DVD REVIEW – Eddie: The Sleepwalking Cannibal

Despite its exploitive title, EDDIE: THE SLEEPWALKING CANNIBAL (2012) is an old-school horror/comedy, a 21st century variation on Roger Corman’s A BUCKET OF BLOOD (1959), with its odd mix of ghoulish fun and satiric jabs at the artistic community and the creative process.

Lars, a famous artist from Denmark (Thure Lindhardt) suffers from “painter’s block” and signs on as a teacher at a small art school in the backwoods of Canada. Lars meets Eddie (Dylan Scott Smith), a traumatized mute – a simpleton, really – who is allowed to attend classes and finger-paint because his aunt is a wealthy patron of the school. When the aunt dies, Lars is coaxed into sharing quarters with the silent, hulking but seemingly harmless Eddie, keeping an eye on him for the good of the school, which will continue to receive financial support from the aunt’s estate. This display of altruism is also Lars’ way of impressing a pretty colleague, sculpture teacher Lesley (Georgina Reilly).

Thure Lindhardt plays Lars, the struggling artist

But Eddie is still troubled, and at night, in a somnambulistic state, ventures out into the snow and ice clad only in his underwear and (seemingly impervious to hypothermia) lurches about like a zombie, ripping apart and devouring small animals. Lars witnesses the aftermath of this carnage and is inspired by the blood and guts to paint his first masterpiece in a decade. To the strains of David Burns’ symphonic score, Lars is transported into a hallucinogenic world where the addictive rush of painting is all that matters.

Dylan Scott Smith plays Eddie, the sleepwalking cannibal

While Lars develops a genuine bond of friendship with Eddie, he begins to encourage the mute’s nighttime forays when the painter’s block returns, justifying his Caligari-like control of Eddie’s nocturnal activities because the gore stimulates his creative juices. Lars is no longer tormented by the blank canvas as a result of Eddie’s strange sleepwalking behavior.  Eddie has, in a sense, become Lars’ muse.

The tension escalates when Lars has words with an obnoxious neighbor (Peter Michael Dillon) whose barking dog keeps him awake at night, and sends Eddie on a mission to eat the dachshund. But Eddie takes his habit to a new level, chowing down on the dog and its master. Oblivious to the bloodbath, Lars immediately takes paint brush to easel and produces another masterpiece. Soon, his dealer (Stephen McHattie) shows up, sensing that Lars is entering a productive new phase of unstifled creativity – and reassuring the artist that he does not judge whatever means justify this end, pointing out that Lars’ last period of prolonged productivity was sparked by a terrible car accident.

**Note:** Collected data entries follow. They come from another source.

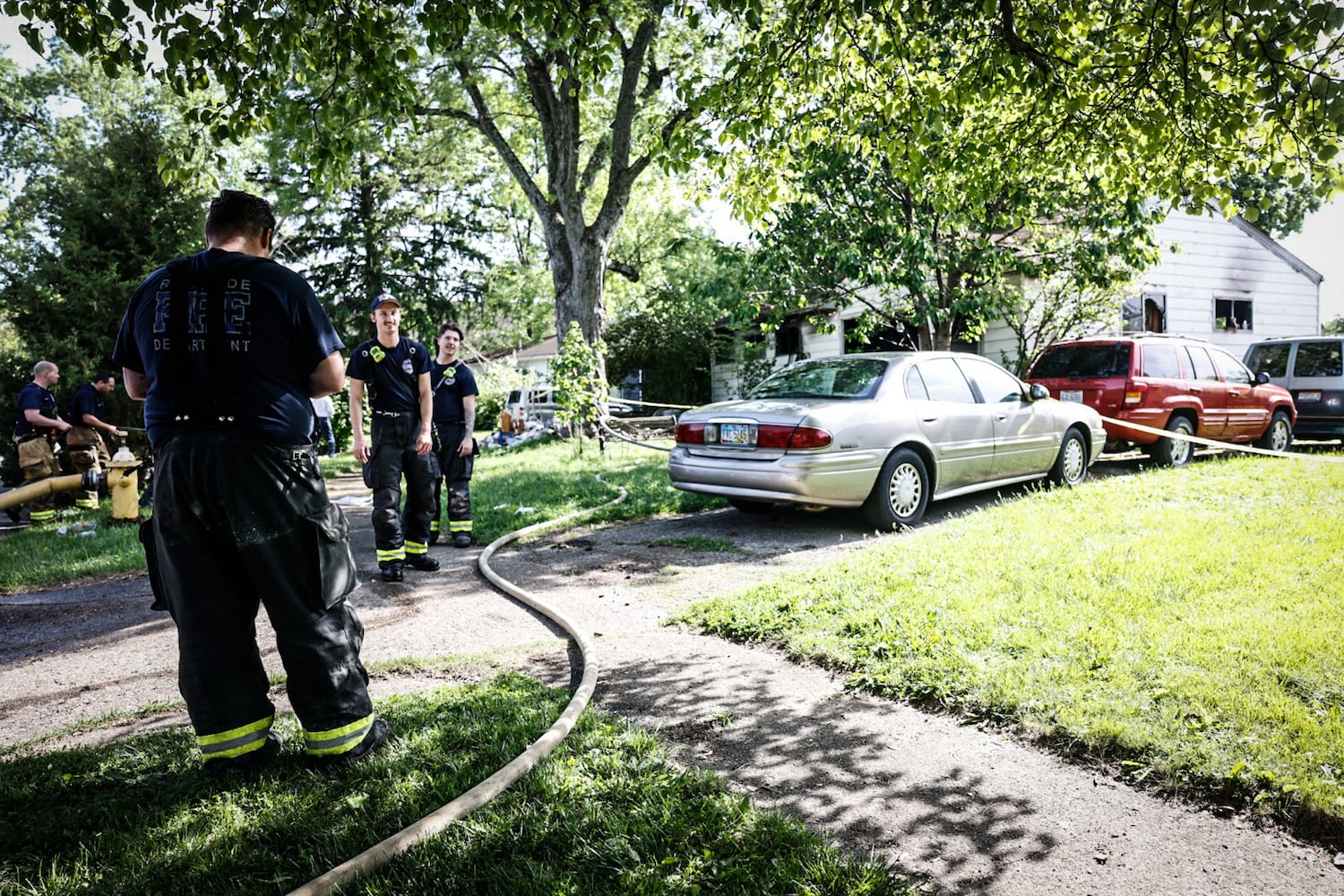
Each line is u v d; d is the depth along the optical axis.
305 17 4.37
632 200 24.20
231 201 2.87
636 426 19.66
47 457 10.88
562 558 6.63
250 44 4.47
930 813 2.59
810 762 2.94
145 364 2.72
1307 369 13.25
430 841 2.32
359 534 8.19
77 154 15.53
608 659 4.12
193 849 2.33
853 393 7.39
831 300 15.20
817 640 4.10
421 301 33.81
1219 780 2.65
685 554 6.57
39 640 4.95
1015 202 11.71
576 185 17.27
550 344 43.47
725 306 17.42
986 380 8.31
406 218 33.50
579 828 2.40
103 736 3.36
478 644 4.48
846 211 13.05
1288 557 4.94
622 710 3.45
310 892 2.09
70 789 2.73
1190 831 2.48
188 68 4.32
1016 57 5.02
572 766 2.78
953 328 17.00
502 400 29.56
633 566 6.22
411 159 28.55
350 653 2.87
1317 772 2.62
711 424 7.22
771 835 2.37
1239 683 3.23
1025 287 15.70
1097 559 5.12
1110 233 12.91
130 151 15.45
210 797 2.63
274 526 2.65
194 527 2.65
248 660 2.77
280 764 2.85
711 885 2.16
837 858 2.27
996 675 3.49
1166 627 3.87
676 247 22.39
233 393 2.62
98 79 22.44
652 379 25.80
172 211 15.53
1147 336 10.53
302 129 4.88
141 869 2.24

Overriding his genuine fondness for the childlike Eddie, Lars continues to send him out at night, literally guiding the brawny sleepwalking mute to fresh prey, justifying his actions because the victims are evil people (racists, drunk drivers and the like). Lars – seemingly unaware that he is sinking into a level of barbarism equally as profound as Eddie’s – attracts the suspicions of the town cop (amusingly portrayed by the dour Paul Braunstein).

Eventually, Lars becomes as addicted to the rush of painting as Eddie is to the taste of human flesh, and the blood flows ever more freely until the film’s genuinely moving denouement, in which an injured Lars paints his final masterpiece, helped by star-crossed lover Lesley.

A clever touch is that the audience never sees the works of art that justify the horrific murders and dismemberments of man and beast.

Director Boris Rodriguez – whose work I am completely unfamiliar with – balances the humor and the horror perfectly, never allowing his characters to mug for the camera. The humor is very understated, in contrast to the viciousness of Eddie’s superhuman atrocities while sleepwalking. Rodriguez also shoots his scenes in an elegant style, reminding one of the balanced compositions of Stanley Kubrick. Hand-held camerawork is kept to a minimum, restricted to Lars’ frenzied scenes of splattering paint onto the canvas. And even these scenes have a certain elegance. At last, a contemporary horror film with no “found footage” or reality television tropes!

Key to the success of this picture is the brilliant acting of lead players Lindhardt (Into the Wild) and Smith (Immortals, 300) and the welcome presence of renowned character actor McHattie (Watchmen) in a small but vital role.

EDDIE: THE SLEEPWALKING CANNIBAL is a Canada-Denmark coproduction from Mongrel Media, and easily the best film (horror or otherwise) ever made in Ottawa. EDDIE does not strike one false note. I strongly recommend you check it out.